The Docker tool is relatively easy to use as long as you only need to execute a few containers. However in order to “dockerize” the overall execution of a multistage pipeline, where each step may require the execution of a different container, it is not such a straightforward task and can result in unnecessary complexity in the data analysis workflow. In this case, a tool like Nextflow, which handles the execution of Docker containers transparently, can greatly simplify the resulting application.
It is important to stress that Docker is still a young technology with some limitations and potential security problems that should be taken into consideration when dealing with it. For example, despite the fact that Docker takes advantage of the Linux kernel’s ability to create isolated environments in which each container receives its own network stack, process space and file system, this separation is not as strong as that of virtual machines which run an independent OS instance on top of hardware level virtualization. As of this writing, Docker does not provide user namespace isolation. This means that a process running in a container, with for example user ID 1000, will have the privileges of that user ID on the underlying system. In the same way, a process running in the container as root has root-level privileges on the underlying host when interacting with the kernel. As a consequence, a malicious user can easily gain unrestricted access to the hosting file system by simply mounting the root path in a container running with root permissions.
Finally, it is worth noting that Docker, currently, can only be installed natively only on Linux based operating systems. Available installations on Mac OS-X and Windows include or require a complete Linux virtual machine layer to operate properly. Thus, any performance benefits would be lost.

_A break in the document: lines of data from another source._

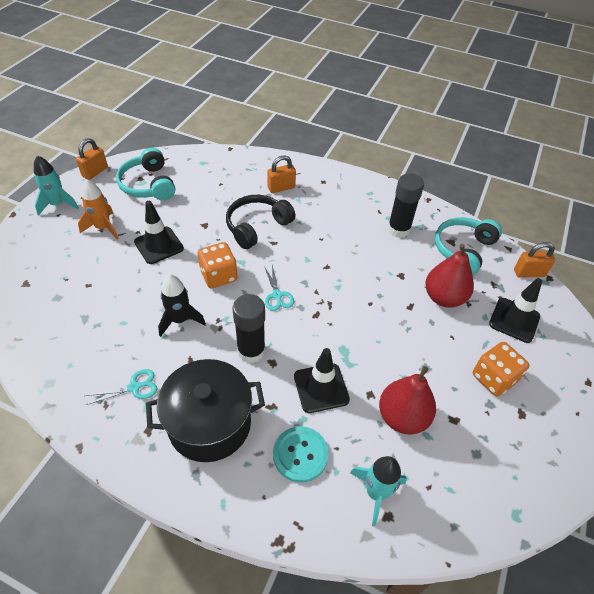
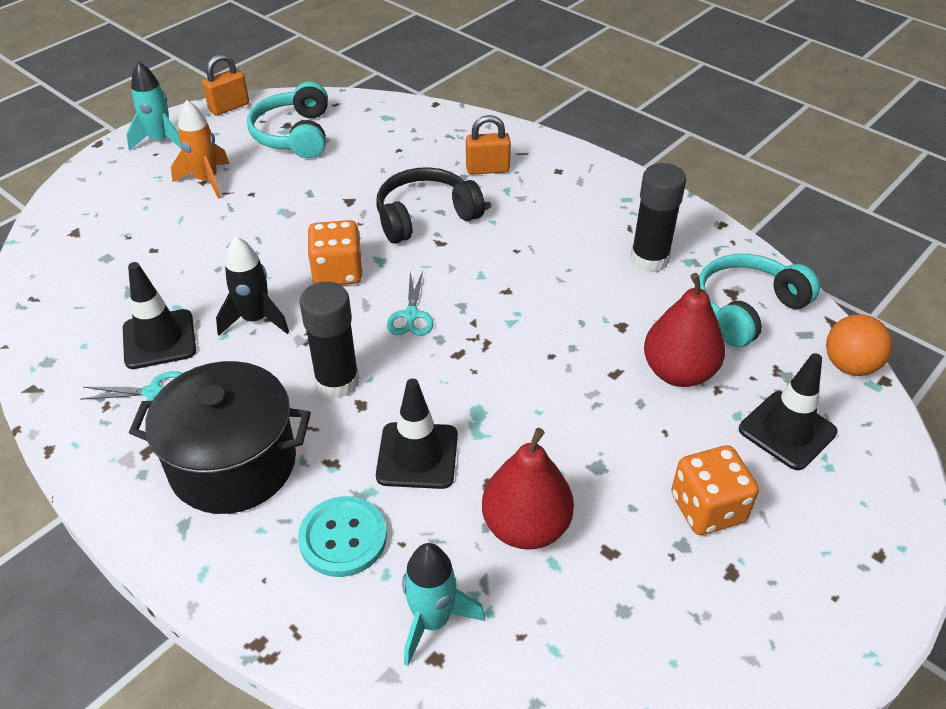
camera: 20 degrees right, 5 degrees down
(159, 245) = (272, 216): black traffic cone -> black traffic cone (159, 339)
(529, 273) = (849, 365): orange padlock -> orange ball

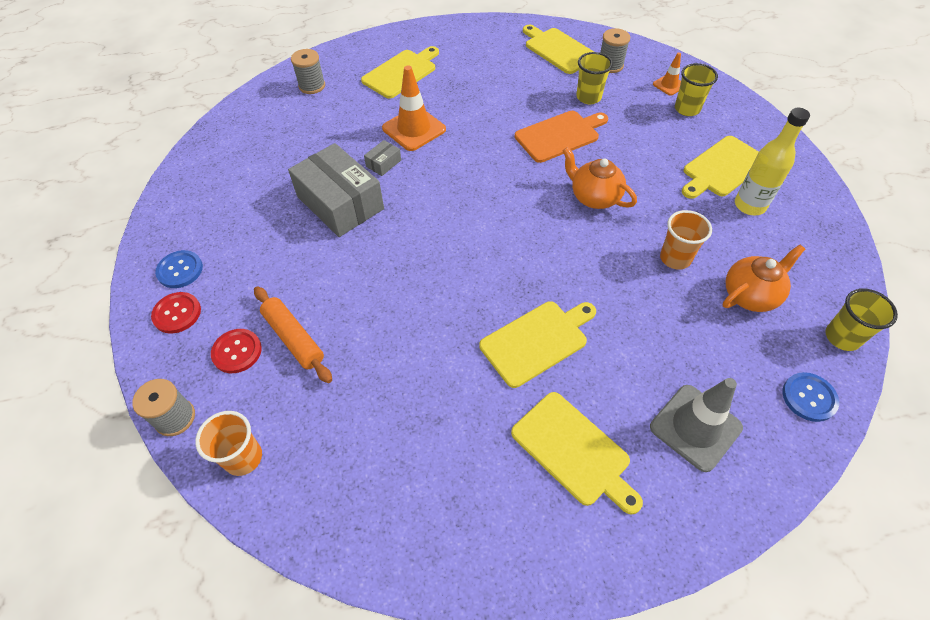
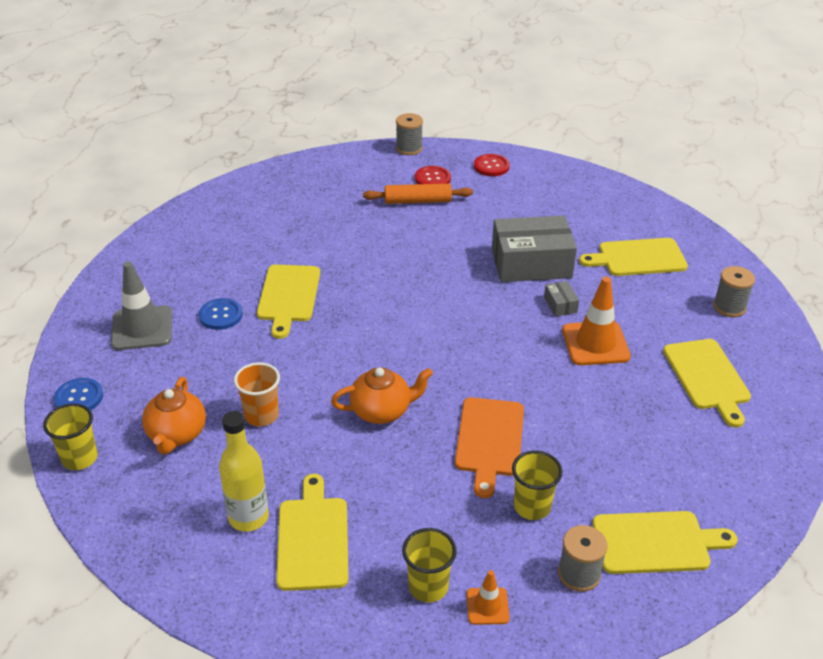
camera: 125 degrees right, 15 degrees down
(180, 270) = (532, 176): blue button -> blue button (221, 315)
(243, 458) = (355, 161): orange cup -> none
(574, 451) = (201, 270): yellow cutting board -> yellow cutting board (638, 258)

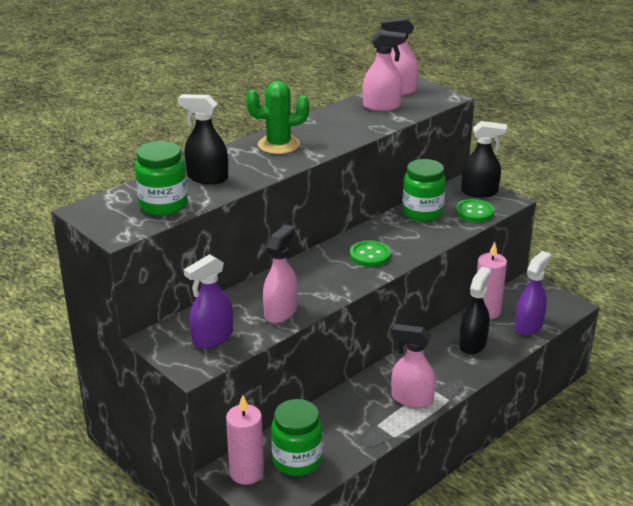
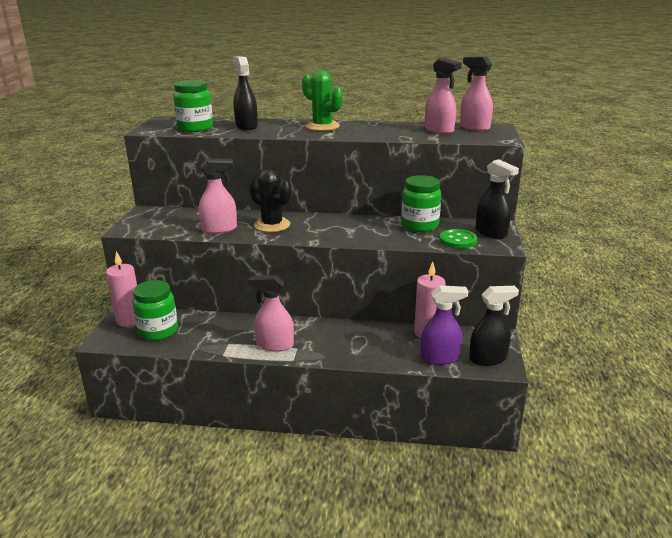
camera: 50 degrees right, 5 degrees down
(212, 338) = (165, 223): purple spray bottle -> none
(314, 280) = (272, 225): none -> black cactus
(370, 255) = (331, 229): green button -> none
(411, 399) = (274, 345): pink spray bottle -> pink spray bottle turned 60 degrees counterclockwise
(472, 344) = (376, 343): black spray bottle -> black spray bottle (488, 358)

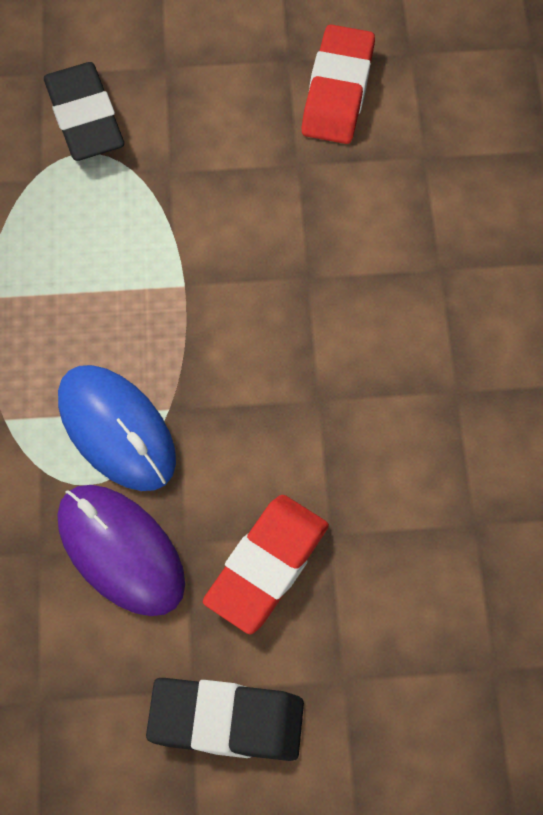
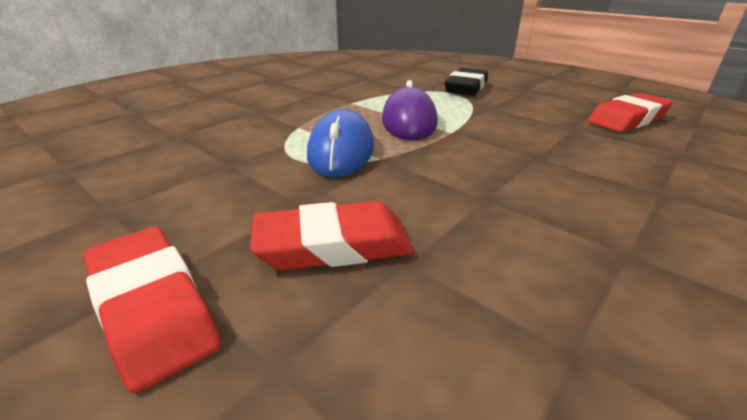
camera: 45 degrees right, 35 degrees down
(120, 551) = (264, 185): purple mouse -> purple mouse (409, 121)
(226, 721) = (152, 308): black eraser -> red eraser

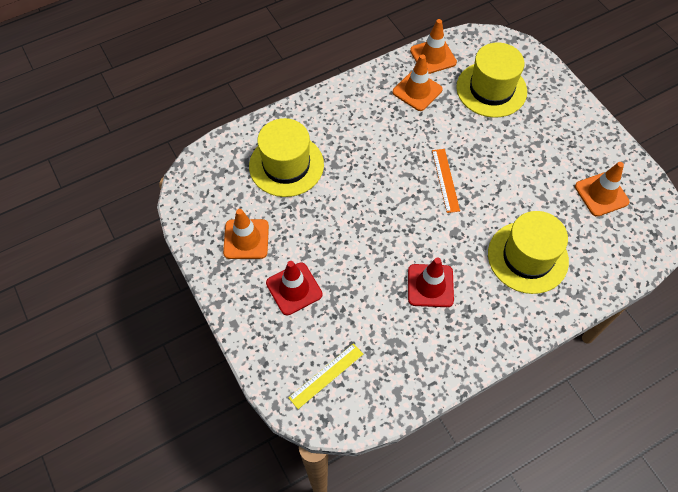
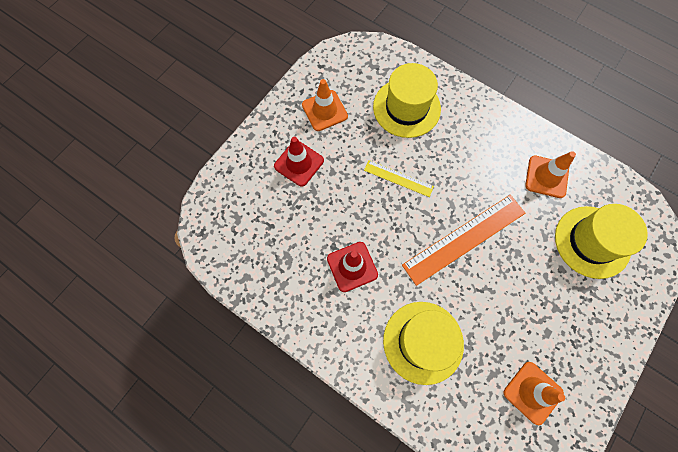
camera: 65 degrees right, 10 degrees up
(326, 375) = (237, 218): yellow ruler -> yellow ruler (398, 178)
(433, 56) = (595, 175): orange traffic cone -> none
(445, 180) = (464, 239): orange ruler -> orange ruler, size x1.86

The fast start-up time of Docker containers allows one to virtualize a single process or the execution of a bunch of applications, instead of a complete operating system. This opens up new possibilities such as the ability to chain together the execution of multiple containers as it is commonly done with computational workflows, or the possibility to “virtualize” distributed job executions in an HPC cluster of computers.
In this paper, we show that Docker containerization has a negligible impact on the execution performance of common genomic pipelines where tasks are generally very time consuming.
The minimal performance loss introduced by the Docker engine is offset by the advantages of running an analysis in a self-contained and precisely controlled runtime environment. Docker makes it easy to precisely prototype an environment, maintain all its variations over time and rapidly reproduce any former configuration one may need to re-use. These capacities guarantee consistent results over time and across different computing platforms.
Though this work takes in consideration a limited but representative subset of bioinformatics tools and data analysis workflows, we expect that our findings can be generalized to other computational analysis having similar resource requirements and task granularity compositions.